Given that I’m continuing to chronicle my DH journeys here, I figured I’d showcase a little bit of my utilization of scraping data from a website with Beautiful Soup (docs are here).

Doing some research for a favorite student of mine, I’ve been wandering around websites devoted to law school. One website here has a really fantastic little table on the page that has everything one could want—especially if one is a little behind on deadlines and trying to catch up a bit (i.e. figuring out which schools will allow students to start in the Spring or Summer semesters [for an answer to that query, head over here]). Now, of course, one could just do the simple ol’ copy and paste of the table, but we all know how ornery things can get when one tries to paste it into Word or some other program and having to deal with all the formatting shenanigans—indeed, copy and pasting ends up with something like the following:

Ugly Copy and Pasting

Rather than worry with that whole mess, why don’t we write a little code to get the thing into a nice format, maybe a simple Markdown table since the .md file extension seems to be my new best friend since getting into all this fantastically cool DH stuff?

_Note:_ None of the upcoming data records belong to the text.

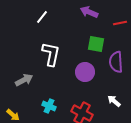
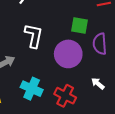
purple circle: (85, 72) -> (68, 54), size x1.4
cyan cross: (49, 106) -> (32, 89), size x1.5

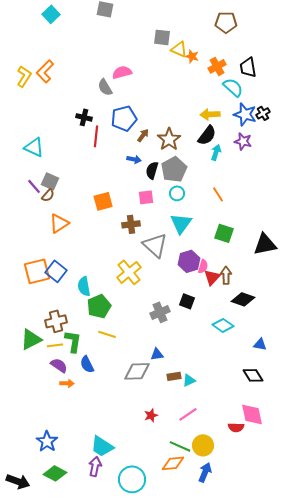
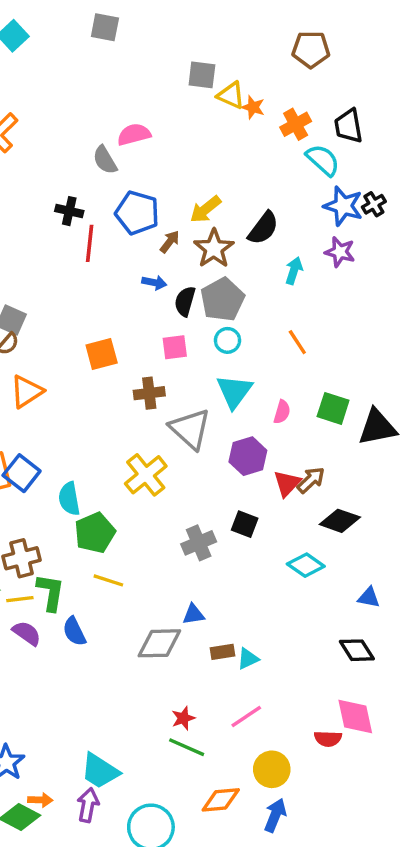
yellow arrow: (210, 114) -> (205, 209), moved, turned -36
blue pentagon: (124, 118) -> (137, 213), turned 30
black semicircle: (207, 135) -> (263, 228), moved
green square: (224, 233) -> (333, 408), moved
pink semicircle: (203, 266) -> (282, 412), moved
brown arrow: (226, 275) -> (311, 480), turned 48
orange arrow: (67, 383) -> (40, 800), moved
green line: (180, 446) -> (187, 747), moved

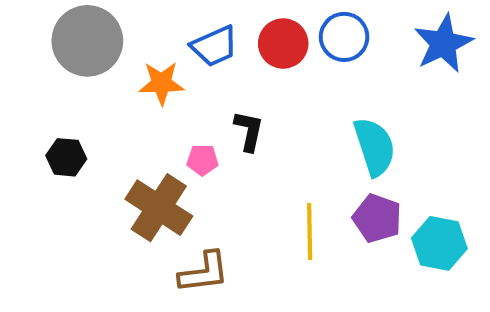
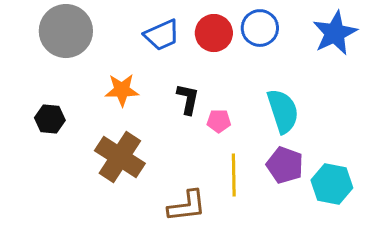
orange star: (161, 83) -> (122, 90), moved
pink pentagon: (202, 160) -> (219, 121), moved
brown L-shape: (204, 272) -> (187, 206), moved

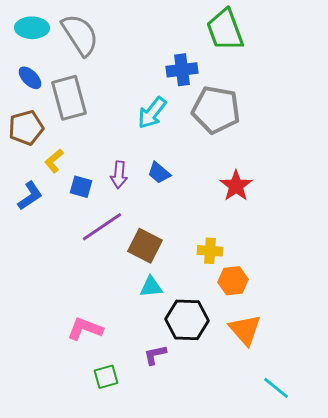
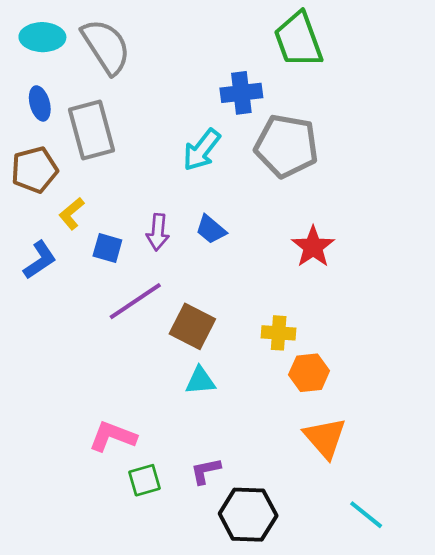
blue ellipse: (30, 78) -> (40, 103), turned 30
black hexagon: (187, 320) -> (248, 515), moved
green square: (106, 377) -> (145, 480), moved

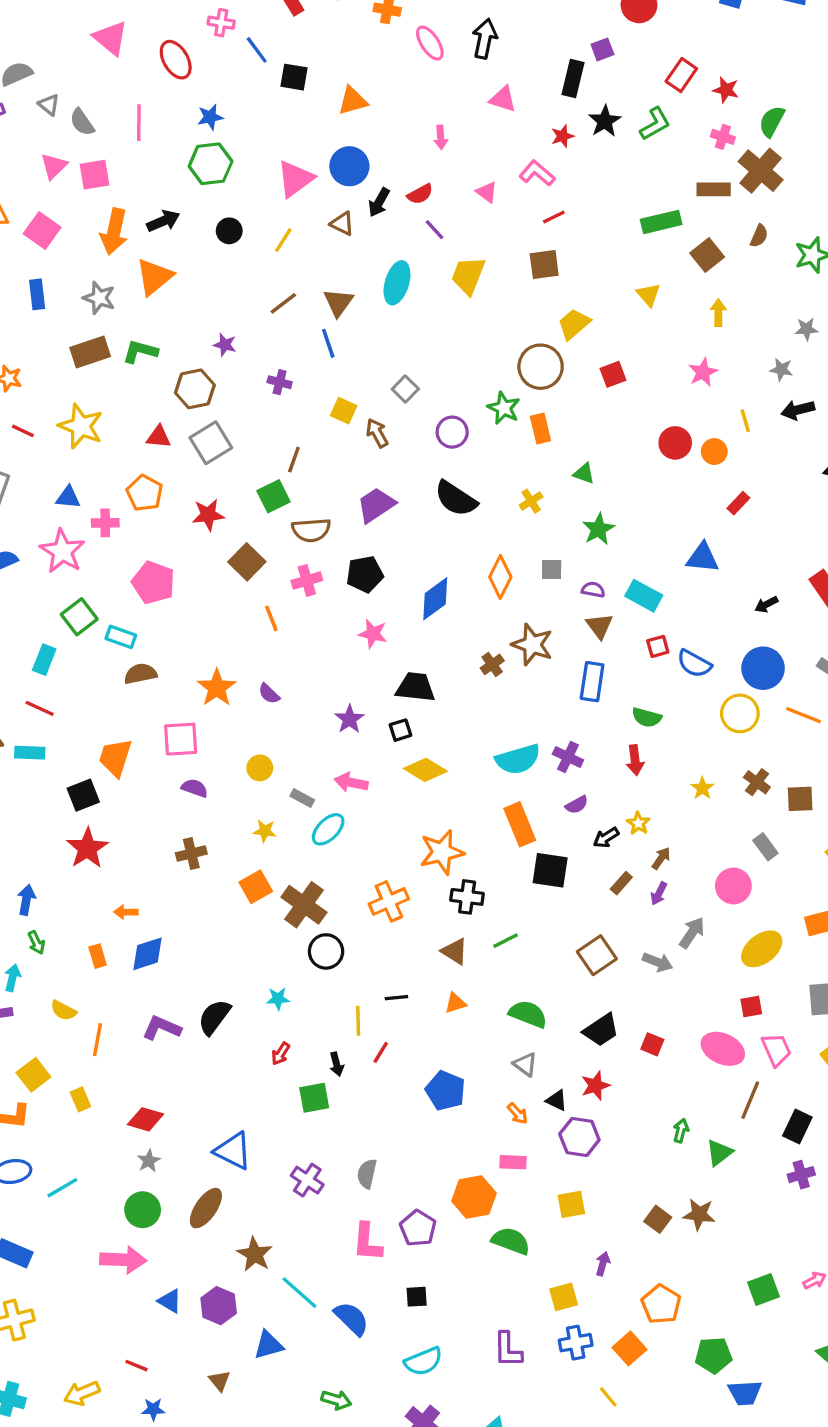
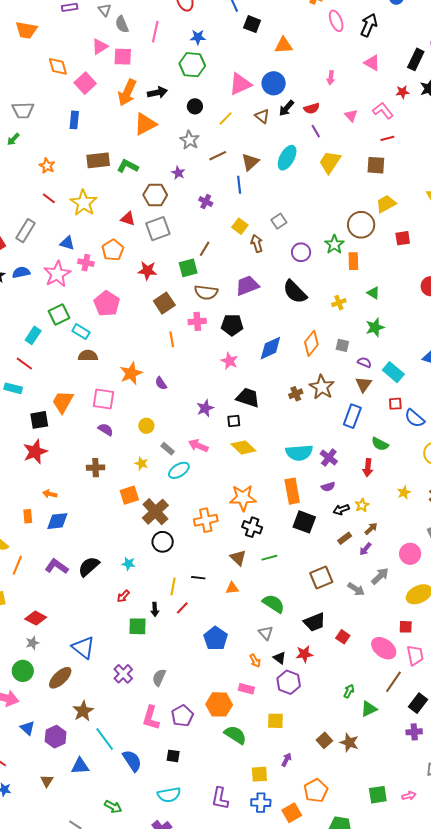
gray star: (99, 298) -> (190, 140), moved

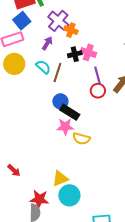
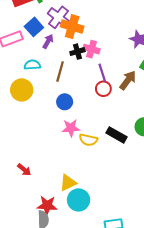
blue square: (22, 21) -> (34, 27), moved
orange cross: (71, 30) -> (72, 27), size x1.5
yellow circle: (14, 64) -> (22, 90), moved
cyan semicircle: (43, 67) -> (32, 65), moved, turned -42
black rectangle: (70, 112) -> (117, 135), moved
red arrow: (14, 170) -> (24, 170), moved

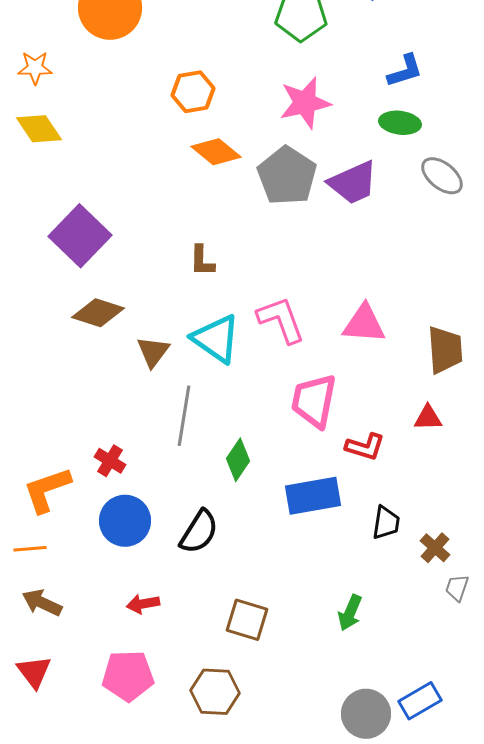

First things we had a look at the html for the page, using the “View Page Source” function in Chrome after right-clicking on the page. Looking for a table id of some kind, sure, enough, here it is:

I also want to give a big shoutout to Thiago Santos Figueira’s very clear and simple Medium post on using Beautiful Soup to parse content in tables. His use case is a little bit complicated as it cleans up some of the numbers in the table in question there, so we can fiddle a little bit and grab only what we want. So for the script, we get all the required libraries imported along with some pandas customizations:

from bs4 import BeautifulSoup
import requests
import pandas as pd
pd. set_option('display.max_rows', 500)
pd. set_option('display.max_columns', 500)
pd. set_option('display.width', 1000)

Then we need to get the URL in along with the requests function to pull down the text from the URL and create a Beautiful Soup object:

url = "https://blog.powerscore.com/lsat/top-100-law-school-application-deadlines-2022-edition/"
data = requests.get(url).text

soup = BeautifulSoup(data, "html.parser")

We can then iterate through the returned text to get all of the tables on the page:

print('Classes of each table on the page:')
for table in soup.find_all('table'):
    print(table.get('class'))

We know the table we’re interested in has a class of tablepress, so we store the information in a the table in a Python variable as follows:

tables = soup.find('table', class_ = 'tablepress')

We also have the column names in the table that we want to grab too, so we next create a DataFrame and pass in a list of column names matching those in the HTML table:

df = pd.DataFrame(columns=['2021 Rank', 
                          'Law School Name', 
                          'Application Deadline', 
                          'Latest Acceptable LSAT', 
                          'Accept the GRE?', 
                          'Notes from the University', 
                          'Difference from last cycle'])

Next we’ll fashion a for loop to run through the table, finding all the rows within the table (<tr>), grabbing all the information in the table’s body (<tbody>). We’ll also get all the columns in the HTML table matched up with our DataFrame column names:

for row in table.tbody.find_all('tr'):
    columns = row.find_all('td')
    
    if (columns != []):
        school_rank = columns[0].text.strip()
        school_name = columns[1].text.strip()
        app_deadline = columns[2].text.strip()
        latest_date = columns[3].text.strip()
        gre = columns[4].text.strip()
        notes = columns[5].text.strip()
        difference_from_last_year = columns[6].text.strip()
        
        df = df.append({
                        '2021 Rank': school_rank, 
                        'Law School Name': school_name, 
                        'Application Deadline': app_deadline, 
                        'Latest Acceptable LSAT': latest_date, 
                        'Accept the GRE?': gre, 
                        'Notes from the University': notes, 
                        'Difference from last cycle': difference_from_last_year}, ignore_index=True)

(For future versions of myself, pandas docs give a deprecation warning here for the pandas.DataFrame.append function [even more info here]; that said, the above works as of the writing of this post, so I’ve left it as is here.)

We can now set the index properly so we use the "2021 Rank" column as the index:

df = df.set_index("2021 Rank")

Then, if we would like to spit this out into a nice Markdown table, voila!

print(df.to_markdown())

And we have something super-easy to get into that fantastic .md extension. A fun little test case here. More to come, I’m sure, as always.

The repo with this really simple script is available here.